**Written task**
Reproduce the items line for line, from their first line through the line that contains "Pfäffle, Andreas", with both of those lines included.

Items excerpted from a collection
---*---

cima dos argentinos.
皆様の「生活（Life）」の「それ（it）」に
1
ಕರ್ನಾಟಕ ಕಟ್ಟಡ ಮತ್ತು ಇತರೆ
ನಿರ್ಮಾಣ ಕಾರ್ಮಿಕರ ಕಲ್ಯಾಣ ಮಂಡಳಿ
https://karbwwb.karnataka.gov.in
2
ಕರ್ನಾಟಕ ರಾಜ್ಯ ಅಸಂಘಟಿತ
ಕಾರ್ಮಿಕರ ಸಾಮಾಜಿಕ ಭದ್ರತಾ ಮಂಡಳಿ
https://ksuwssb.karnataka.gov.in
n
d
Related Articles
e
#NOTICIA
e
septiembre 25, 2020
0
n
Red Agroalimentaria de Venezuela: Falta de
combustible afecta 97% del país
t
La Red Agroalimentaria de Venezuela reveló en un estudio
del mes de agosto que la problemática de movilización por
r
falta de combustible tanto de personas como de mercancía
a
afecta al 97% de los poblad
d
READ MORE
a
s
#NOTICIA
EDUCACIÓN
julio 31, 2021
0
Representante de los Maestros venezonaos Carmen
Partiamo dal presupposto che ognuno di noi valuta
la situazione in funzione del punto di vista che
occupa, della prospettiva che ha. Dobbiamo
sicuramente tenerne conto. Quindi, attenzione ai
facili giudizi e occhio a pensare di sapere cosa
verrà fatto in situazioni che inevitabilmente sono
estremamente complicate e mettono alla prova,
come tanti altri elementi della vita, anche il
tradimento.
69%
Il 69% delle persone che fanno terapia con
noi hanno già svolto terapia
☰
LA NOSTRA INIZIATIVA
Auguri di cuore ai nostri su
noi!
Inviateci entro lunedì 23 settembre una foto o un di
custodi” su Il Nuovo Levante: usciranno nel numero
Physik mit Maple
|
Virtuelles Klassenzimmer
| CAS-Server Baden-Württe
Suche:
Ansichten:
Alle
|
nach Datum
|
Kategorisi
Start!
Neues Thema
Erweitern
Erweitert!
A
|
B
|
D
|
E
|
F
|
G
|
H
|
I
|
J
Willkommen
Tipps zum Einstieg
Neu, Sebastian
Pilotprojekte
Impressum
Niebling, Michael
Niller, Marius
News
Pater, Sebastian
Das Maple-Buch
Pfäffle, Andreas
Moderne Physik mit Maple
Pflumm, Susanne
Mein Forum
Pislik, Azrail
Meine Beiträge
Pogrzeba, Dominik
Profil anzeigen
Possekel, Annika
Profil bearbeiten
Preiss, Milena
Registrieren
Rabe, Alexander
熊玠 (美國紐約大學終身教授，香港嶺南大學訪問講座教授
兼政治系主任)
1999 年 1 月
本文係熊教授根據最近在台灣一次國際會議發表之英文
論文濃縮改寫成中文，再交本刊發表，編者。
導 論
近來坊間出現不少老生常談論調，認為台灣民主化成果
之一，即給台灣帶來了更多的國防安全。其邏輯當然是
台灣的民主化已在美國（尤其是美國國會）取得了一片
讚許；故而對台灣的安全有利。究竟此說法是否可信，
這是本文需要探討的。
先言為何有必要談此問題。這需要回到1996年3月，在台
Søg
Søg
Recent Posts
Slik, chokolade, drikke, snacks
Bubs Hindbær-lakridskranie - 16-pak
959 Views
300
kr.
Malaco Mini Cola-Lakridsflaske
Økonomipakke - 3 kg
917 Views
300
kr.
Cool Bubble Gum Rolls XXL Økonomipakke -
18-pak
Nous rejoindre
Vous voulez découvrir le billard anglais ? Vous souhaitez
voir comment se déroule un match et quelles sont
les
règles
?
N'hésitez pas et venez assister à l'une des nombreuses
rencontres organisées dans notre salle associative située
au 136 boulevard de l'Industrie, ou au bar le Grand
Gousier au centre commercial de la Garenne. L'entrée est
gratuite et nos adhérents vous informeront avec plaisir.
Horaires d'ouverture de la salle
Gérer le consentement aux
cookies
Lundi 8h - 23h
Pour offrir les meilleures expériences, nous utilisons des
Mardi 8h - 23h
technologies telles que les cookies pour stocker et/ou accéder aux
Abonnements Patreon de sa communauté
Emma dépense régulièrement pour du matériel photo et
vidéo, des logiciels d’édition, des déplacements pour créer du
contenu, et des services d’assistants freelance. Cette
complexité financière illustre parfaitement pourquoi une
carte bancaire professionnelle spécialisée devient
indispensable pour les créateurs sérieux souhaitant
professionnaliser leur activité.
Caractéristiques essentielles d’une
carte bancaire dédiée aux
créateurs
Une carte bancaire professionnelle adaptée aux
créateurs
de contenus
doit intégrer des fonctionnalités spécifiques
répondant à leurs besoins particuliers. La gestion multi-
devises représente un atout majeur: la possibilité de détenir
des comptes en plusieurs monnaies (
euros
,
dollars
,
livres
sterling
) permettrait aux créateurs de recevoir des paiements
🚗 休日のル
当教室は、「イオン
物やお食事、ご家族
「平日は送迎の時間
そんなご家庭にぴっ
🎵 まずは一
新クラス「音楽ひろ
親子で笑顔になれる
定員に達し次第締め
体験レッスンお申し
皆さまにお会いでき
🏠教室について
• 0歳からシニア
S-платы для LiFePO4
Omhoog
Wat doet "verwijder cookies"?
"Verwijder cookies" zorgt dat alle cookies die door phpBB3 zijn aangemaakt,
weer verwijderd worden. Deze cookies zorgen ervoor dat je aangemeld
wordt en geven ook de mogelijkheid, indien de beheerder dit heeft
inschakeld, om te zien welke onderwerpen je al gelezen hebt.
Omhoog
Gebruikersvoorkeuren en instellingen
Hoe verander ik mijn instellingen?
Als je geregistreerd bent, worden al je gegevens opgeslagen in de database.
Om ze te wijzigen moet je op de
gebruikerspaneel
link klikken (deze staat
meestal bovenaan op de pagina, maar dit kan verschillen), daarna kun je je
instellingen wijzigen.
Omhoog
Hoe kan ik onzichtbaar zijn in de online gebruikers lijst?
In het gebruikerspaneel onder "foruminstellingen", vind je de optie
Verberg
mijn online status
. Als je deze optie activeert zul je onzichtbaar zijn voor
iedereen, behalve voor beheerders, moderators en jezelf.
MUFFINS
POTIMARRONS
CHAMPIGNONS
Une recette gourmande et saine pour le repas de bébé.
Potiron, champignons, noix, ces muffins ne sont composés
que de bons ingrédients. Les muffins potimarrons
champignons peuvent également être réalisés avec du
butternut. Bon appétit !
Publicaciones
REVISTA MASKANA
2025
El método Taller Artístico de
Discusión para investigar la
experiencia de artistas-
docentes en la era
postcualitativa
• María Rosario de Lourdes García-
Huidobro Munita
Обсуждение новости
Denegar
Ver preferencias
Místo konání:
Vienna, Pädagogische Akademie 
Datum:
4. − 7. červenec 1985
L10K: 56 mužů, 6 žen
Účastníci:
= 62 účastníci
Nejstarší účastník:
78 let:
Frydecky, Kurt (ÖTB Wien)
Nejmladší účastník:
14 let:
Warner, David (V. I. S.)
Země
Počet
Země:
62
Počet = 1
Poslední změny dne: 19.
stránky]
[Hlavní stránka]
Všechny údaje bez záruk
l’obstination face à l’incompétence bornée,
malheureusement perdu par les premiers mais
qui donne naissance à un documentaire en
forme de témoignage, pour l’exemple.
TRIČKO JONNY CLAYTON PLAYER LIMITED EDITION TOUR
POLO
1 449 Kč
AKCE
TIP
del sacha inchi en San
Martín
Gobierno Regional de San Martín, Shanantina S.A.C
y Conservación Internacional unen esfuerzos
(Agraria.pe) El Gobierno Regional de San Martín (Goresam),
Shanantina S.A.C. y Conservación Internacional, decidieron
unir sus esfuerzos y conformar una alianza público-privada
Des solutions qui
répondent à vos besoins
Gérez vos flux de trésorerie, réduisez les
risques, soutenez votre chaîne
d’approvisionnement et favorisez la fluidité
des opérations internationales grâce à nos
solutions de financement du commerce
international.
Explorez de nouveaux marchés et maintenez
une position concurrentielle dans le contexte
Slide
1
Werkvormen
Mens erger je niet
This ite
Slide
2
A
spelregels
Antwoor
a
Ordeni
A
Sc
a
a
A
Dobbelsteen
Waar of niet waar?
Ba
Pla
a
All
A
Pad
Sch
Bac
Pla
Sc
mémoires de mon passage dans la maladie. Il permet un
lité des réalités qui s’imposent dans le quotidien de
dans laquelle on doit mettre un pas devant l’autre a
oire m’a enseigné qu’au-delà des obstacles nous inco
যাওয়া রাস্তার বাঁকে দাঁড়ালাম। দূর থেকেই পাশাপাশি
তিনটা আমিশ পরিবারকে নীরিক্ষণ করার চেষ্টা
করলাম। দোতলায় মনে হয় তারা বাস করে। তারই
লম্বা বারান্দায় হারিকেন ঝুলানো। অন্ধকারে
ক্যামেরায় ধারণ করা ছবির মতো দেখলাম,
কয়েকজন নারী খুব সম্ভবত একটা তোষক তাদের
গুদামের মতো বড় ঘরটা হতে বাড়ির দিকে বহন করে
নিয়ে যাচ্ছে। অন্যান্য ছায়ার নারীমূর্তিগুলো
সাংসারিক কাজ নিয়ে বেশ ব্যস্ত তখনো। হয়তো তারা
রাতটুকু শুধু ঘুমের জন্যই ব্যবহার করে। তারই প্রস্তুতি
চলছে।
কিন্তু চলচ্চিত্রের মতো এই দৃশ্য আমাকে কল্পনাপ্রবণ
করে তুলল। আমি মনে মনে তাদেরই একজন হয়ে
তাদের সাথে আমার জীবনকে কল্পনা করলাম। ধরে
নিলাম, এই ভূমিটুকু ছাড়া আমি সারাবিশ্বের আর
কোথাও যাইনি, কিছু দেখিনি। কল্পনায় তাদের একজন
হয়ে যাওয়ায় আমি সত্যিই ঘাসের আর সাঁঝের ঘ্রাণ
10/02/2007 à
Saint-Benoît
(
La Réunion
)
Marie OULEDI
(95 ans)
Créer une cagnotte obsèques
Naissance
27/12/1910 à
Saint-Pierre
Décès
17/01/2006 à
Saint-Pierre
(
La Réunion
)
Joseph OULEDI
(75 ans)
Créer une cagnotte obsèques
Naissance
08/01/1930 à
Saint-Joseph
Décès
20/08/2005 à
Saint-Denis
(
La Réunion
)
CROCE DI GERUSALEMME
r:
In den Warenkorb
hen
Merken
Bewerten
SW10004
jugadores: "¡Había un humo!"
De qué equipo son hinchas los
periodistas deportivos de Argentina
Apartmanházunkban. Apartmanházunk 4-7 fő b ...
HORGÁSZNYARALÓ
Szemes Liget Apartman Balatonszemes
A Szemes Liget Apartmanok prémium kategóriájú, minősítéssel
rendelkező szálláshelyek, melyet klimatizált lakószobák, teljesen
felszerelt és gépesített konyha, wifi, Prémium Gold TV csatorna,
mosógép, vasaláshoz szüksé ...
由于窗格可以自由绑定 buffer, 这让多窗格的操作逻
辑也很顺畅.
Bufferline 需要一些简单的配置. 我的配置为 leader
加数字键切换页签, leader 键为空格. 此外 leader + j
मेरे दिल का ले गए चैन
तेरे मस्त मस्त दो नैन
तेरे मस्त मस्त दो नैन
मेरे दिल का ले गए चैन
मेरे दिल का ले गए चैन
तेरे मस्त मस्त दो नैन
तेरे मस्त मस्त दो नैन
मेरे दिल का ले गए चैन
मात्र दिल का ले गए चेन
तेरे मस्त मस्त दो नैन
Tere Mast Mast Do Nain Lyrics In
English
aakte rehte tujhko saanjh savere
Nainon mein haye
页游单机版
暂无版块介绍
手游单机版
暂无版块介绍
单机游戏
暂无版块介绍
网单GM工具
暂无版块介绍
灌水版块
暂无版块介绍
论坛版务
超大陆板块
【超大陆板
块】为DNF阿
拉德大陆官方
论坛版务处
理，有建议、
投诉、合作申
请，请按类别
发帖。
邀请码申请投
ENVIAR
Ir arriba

---*---

**Answer below**
cima dos argentinos.
皆様の「生活（Life）」の「それ（it）」に
1
ಕರ್ನಾಟಕ ಕಟ್ಟಡ ಮತ್ತು ಇತರೆ
ನಿರ್ಮಾಣ ಕಾರ್ಮಿಕರ ಕಲ್ಯಾಣ ಮಂಡಳಿ
https://karbwwb.karnataka.gov.in
2
ಕರ್ನಾಟಕ ರಾಜ್ಯ ಅಸಂಘಟಿತ
ಕಾರ್ಮಿಕರ ಸಾಮಾಜಿಕ ಭದ್ರತಾ ಮಂಡಳಿ
https://ksuwssb.karnataka.gov.in
n
d
Related Articles
e
#NOTICIA
e
septiembre 25, 2020
0
n
Red Agroalimentaria de Venezuela: Falta de
combustible afecta 97% del país
t
La Red Agroalimentaria de Venezuela reveló en un estudio
del mes de agosto que la problemática de movilización por
r
falta de combustible tanto de personas como de mercancía
a
afecta al 97% de los poblad
d
READ MORE
a
s
#NOTICIA
EDUCACIÓN
julio 31, 2021
0
Representante de los Maestros venezonaos Carmen
Partiamo dal presupposto che ognuno di noi valuta
la situazione in funzione del punto di vista che
occupa, della prospettiva che ha. Dobbiamo
sicuramente tenerne conto. Quindi, attenzione ai
facili giudizi e occhio a pensare di sapere cosa
verrà fatto in situazioni che inevitabilmente sono
estremamente complicate e mettono alla prova,
come tanti altri elementi della vita, anche il
tradimento.
69%
Il 69% delle persone che fanno terapia con
noi hanno già svolto terapia
☰
LA NOSTRA INIZIATIVA
Auguri di cuore ai nostri su
noi!
Inviateci entro lunedì 23 settembre una foto o un di
custodi” su Il Nuovo Levante: usciranno nel numero
Physik mit Maple
|
Virtuelles Klassenzimmer
| CAS-Server Baden-Württe
Suche:
Ansichten:
Alle
|
nach Datum
|
Kategorisi
Start!
Neues Thema
Erweitern
Erweitert!
A
|
B
|
D
|
E
|
F
|
G
|
H
|
I
|
J
Willkommen
Tipps zum Einstieg
Neu, Sebastian
Pilotprojekte
Impressum
Niebling, Michael
Niller, Marius
News
Pater, Sebastian
Das Maple-Buch
Pfäffle, Andreas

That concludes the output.